(Stored data)

──────

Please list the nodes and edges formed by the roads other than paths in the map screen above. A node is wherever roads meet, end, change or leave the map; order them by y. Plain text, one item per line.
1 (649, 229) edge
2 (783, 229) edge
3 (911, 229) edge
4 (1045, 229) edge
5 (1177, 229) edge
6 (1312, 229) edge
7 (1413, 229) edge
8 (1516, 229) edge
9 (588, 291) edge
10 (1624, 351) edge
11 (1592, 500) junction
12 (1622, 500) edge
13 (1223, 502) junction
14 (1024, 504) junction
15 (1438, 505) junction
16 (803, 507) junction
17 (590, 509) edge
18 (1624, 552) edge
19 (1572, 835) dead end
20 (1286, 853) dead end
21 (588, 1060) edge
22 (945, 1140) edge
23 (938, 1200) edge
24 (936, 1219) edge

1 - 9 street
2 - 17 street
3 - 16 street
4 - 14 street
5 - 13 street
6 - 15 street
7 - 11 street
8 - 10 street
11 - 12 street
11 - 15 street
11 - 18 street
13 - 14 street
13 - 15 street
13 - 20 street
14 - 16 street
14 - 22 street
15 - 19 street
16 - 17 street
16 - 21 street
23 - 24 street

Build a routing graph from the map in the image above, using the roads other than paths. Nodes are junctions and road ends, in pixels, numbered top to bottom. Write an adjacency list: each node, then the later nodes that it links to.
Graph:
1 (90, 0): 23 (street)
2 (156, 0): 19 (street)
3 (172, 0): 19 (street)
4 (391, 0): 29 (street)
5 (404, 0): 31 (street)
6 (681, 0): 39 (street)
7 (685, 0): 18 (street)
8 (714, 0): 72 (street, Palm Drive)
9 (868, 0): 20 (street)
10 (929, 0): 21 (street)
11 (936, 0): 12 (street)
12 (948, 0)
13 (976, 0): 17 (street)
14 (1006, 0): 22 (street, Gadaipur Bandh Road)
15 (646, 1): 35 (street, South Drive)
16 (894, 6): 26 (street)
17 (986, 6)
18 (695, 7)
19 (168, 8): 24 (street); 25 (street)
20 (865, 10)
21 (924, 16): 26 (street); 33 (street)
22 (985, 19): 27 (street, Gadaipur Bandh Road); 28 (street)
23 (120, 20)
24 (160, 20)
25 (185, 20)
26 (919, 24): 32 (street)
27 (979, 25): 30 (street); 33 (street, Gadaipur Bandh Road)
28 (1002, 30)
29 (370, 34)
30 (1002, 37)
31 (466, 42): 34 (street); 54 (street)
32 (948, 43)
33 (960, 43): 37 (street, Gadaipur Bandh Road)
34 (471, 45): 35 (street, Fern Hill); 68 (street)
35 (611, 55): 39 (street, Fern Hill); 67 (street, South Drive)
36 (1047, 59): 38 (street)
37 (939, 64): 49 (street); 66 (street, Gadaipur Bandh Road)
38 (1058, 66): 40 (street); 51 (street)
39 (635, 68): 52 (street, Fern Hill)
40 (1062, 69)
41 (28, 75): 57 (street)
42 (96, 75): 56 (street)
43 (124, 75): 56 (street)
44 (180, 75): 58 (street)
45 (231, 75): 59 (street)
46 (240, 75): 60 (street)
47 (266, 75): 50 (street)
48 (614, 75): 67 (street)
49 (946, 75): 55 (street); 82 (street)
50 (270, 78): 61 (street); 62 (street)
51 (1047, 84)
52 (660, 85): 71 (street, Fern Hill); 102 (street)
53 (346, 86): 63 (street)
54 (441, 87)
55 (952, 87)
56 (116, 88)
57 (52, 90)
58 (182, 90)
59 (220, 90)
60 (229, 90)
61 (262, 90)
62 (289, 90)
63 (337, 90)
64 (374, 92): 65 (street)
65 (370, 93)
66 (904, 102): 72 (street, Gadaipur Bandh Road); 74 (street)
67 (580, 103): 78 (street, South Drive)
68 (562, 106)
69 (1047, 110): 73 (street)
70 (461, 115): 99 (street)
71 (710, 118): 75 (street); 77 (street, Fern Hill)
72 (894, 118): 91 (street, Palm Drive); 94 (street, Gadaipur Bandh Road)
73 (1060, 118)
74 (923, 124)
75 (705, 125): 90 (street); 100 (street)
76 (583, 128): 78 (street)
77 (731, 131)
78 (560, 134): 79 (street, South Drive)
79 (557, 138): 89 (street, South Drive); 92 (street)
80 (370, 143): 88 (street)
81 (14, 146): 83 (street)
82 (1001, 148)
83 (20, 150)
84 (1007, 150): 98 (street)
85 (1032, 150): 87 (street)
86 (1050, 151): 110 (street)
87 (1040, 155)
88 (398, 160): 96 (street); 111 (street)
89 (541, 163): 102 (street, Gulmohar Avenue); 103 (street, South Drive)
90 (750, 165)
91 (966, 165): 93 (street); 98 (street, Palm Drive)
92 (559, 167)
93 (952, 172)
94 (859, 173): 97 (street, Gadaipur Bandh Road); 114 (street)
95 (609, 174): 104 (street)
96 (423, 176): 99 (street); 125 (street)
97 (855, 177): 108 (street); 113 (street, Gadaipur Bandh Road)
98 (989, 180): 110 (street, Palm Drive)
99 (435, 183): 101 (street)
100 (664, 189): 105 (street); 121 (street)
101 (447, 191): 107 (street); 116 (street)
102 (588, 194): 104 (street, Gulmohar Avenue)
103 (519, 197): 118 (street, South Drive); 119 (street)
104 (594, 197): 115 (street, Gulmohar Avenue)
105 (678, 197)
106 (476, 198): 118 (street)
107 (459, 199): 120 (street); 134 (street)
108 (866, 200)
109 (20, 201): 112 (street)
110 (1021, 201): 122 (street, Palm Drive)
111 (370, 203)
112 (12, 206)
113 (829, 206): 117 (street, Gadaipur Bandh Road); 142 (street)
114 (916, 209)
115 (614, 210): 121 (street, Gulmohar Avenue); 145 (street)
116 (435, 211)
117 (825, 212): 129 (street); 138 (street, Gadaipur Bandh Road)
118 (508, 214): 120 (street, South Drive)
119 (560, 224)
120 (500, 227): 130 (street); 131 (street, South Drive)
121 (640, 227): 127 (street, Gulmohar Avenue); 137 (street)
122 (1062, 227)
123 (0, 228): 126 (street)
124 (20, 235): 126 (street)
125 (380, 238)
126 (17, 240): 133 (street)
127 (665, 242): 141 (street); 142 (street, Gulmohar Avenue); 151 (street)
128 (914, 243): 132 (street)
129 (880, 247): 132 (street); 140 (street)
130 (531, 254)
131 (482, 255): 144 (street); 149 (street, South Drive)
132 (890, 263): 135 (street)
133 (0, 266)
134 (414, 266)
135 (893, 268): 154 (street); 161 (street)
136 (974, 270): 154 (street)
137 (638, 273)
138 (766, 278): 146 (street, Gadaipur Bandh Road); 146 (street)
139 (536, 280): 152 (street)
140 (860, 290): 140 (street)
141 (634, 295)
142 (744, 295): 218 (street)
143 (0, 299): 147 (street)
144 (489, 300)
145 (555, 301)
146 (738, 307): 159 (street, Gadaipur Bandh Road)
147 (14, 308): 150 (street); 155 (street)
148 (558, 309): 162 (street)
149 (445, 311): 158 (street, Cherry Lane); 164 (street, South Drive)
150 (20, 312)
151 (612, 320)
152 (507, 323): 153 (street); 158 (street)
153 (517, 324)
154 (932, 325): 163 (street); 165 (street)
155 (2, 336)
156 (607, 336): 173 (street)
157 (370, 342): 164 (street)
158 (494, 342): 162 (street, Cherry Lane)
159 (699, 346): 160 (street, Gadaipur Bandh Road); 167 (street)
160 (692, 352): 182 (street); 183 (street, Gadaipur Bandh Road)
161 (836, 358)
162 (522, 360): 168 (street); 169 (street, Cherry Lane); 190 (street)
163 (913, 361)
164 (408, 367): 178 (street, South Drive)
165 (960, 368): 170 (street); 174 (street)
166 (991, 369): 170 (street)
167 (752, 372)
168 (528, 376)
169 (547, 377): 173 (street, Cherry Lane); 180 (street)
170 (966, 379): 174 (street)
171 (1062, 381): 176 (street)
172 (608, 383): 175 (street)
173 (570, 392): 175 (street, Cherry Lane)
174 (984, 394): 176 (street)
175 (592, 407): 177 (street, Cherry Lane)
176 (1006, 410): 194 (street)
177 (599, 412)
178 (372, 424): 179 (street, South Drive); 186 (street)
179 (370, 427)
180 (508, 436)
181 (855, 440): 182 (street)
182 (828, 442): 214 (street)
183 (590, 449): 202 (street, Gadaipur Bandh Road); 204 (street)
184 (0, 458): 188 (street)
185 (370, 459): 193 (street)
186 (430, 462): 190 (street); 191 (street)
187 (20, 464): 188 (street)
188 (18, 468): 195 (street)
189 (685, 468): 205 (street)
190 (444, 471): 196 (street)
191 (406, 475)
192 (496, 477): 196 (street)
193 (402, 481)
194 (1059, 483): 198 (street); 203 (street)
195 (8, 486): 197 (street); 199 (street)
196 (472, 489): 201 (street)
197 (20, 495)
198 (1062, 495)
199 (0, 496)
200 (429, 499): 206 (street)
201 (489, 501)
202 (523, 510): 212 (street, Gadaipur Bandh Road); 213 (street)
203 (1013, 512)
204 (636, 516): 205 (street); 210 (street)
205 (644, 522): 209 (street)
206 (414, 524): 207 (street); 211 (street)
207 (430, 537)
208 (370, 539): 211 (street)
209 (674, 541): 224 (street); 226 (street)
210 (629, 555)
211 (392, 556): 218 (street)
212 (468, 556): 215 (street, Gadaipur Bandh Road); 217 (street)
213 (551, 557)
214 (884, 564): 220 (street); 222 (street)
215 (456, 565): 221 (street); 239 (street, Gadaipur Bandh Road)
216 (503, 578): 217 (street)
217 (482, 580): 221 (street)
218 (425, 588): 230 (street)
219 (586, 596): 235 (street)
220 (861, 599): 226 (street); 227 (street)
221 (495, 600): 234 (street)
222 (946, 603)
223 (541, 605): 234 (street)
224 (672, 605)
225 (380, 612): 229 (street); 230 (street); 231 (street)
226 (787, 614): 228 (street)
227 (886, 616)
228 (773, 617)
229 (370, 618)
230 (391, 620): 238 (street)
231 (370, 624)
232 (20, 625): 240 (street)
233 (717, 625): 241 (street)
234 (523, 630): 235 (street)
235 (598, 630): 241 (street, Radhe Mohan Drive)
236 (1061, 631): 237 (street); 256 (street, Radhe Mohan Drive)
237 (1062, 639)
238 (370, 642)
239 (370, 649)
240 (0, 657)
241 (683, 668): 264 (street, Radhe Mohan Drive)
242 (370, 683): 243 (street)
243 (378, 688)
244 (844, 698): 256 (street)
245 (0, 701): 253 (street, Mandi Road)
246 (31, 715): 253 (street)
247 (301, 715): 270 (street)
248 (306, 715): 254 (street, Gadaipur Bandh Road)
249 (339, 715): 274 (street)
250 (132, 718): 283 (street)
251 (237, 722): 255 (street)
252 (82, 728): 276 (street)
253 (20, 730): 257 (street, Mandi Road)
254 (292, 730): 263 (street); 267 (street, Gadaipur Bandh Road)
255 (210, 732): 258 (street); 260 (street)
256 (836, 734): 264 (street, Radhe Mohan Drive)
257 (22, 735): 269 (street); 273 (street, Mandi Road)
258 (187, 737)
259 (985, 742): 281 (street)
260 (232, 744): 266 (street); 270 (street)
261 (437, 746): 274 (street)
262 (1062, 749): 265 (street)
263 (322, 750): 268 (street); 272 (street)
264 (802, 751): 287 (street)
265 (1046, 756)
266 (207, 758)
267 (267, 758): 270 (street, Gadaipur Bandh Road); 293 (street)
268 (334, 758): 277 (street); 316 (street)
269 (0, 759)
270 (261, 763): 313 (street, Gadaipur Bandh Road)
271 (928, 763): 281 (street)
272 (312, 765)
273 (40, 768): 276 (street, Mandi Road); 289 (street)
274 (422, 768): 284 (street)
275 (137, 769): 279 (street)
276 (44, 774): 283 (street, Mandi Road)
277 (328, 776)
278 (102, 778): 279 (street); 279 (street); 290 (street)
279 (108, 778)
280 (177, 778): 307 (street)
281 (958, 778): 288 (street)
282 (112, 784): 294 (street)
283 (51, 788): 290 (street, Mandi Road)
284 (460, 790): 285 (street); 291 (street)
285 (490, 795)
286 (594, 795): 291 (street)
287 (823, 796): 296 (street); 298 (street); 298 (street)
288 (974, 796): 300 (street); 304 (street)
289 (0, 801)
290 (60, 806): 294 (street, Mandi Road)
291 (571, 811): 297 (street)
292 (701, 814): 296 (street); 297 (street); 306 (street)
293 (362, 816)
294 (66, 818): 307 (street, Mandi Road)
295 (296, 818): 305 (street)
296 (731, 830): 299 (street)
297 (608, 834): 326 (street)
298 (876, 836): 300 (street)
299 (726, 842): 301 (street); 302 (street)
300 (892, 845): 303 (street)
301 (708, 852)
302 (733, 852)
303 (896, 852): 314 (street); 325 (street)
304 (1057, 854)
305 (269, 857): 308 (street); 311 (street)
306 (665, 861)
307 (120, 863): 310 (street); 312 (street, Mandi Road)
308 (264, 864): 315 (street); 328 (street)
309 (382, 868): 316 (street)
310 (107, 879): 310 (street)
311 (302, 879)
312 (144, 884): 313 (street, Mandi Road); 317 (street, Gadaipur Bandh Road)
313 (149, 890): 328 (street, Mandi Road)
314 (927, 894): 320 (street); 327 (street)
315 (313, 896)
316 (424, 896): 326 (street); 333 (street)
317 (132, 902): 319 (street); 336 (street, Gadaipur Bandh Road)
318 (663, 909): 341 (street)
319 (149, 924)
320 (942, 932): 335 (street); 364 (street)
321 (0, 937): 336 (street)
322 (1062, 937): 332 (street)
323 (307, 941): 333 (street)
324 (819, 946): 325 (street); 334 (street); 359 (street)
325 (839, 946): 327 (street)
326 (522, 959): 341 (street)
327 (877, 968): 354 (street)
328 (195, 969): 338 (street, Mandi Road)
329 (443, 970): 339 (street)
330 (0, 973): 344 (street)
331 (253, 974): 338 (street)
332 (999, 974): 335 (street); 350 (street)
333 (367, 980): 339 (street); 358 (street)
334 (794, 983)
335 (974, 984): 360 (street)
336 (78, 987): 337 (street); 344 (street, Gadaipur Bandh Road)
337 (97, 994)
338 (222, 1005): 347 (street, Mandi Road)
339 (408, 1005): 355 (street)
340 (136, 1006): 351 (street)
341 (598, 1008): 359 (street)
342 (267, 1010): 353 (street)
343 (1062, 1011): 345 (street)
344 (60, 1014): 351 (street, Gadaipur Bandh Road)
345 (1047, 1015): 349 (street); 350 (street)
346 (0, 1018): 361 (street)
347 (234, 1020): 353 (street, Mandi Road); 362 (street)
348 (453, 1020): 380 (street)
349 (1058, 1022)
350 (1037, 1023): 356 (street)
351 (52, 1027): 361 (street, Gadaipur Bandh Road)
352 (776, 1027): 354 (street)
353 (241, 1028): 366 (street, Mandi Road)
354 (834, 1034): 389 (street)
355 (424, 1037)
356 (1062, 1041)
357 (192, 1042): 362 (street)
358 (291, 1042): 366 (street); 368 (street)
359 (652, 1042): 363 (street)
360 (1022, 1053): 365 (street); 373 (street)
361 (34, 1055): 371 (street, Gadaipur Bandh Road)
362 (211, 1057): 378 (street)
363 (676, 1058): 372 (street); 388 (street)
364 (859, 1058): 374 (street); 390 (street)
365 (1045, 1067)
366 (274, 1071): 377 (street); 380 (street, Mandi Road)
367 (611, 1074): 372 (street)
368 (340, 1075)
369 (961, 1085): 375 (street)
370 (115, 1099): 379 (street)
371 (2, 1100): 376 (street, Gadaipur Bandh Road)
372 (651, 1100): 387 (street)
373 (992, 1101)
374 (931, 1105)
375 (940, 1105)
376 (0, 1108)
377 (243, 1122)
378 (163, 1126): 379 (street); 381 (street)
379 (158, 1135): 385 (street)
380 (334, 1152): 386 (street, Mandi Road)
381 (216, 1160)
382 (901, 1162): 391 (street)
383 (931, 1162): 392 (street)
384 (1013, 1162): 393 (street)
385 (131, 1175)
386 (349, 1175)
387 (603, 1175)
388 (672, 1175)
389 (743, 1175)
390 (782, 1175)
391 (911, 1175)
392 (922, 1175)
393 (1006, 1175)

──────

▸ ACTIVITY
Each line from the top of the records down to the one with "Build a routing" must be retyped exactly; include both ends and nothing else.

▸ EXERCISE ANSWER
Please list the nodes and edges formed by the roads other than paths in the map screen above. A node is wherever roads meet, end, change or leave the map; order them by y. Plain text, one item per line.
1 (649, 229) edge
2 (783, 229) edge
3 (911, 229) edge
4 (1045, 229) edge
5 (1177, 229) edge
6 (1312, 229) edge
7 (1413, 229) edge
8 (1516, 229) edge
9 (588, 291) edge
10 (1624, 351) edge
11 (1592, 500) junction
12 (1622, 500) edge
13 (1223, 502) junction
14 (1024, 504) junction
15 (1438, 505) junction
16 (803, 507) junction
17 (590, 509) edge
18 (1624, 552) edge
19 (1572, 835) dead end
20 (1286, 853) dead end
21 (588, 1060) edge
22 (945, 1140) edge
23 (938, 1200) edge
24 (936, 1219) edge

1 - 9 street
2 - 17 street
3 - 16 street
4 - 14 street
5 - 13 street
6 - 15 street
7 - 11 street
8 - 10 street
11 - 12 street
11 - 15 street
11 - 18 street
13 - 14 street
13 - 15 street
13 - 20 street
14 - 16 street
14 - 22 street
15 - 19 street
16 - 17 street
16 - 21 street
23 - 24 street

Build a routing graph from the map in the image above, using the roads other than paths. Nodes are junctions and road ends, in pixels, numbered top to bottom. Write an adjacency list: each node, then the later nodes that it links to.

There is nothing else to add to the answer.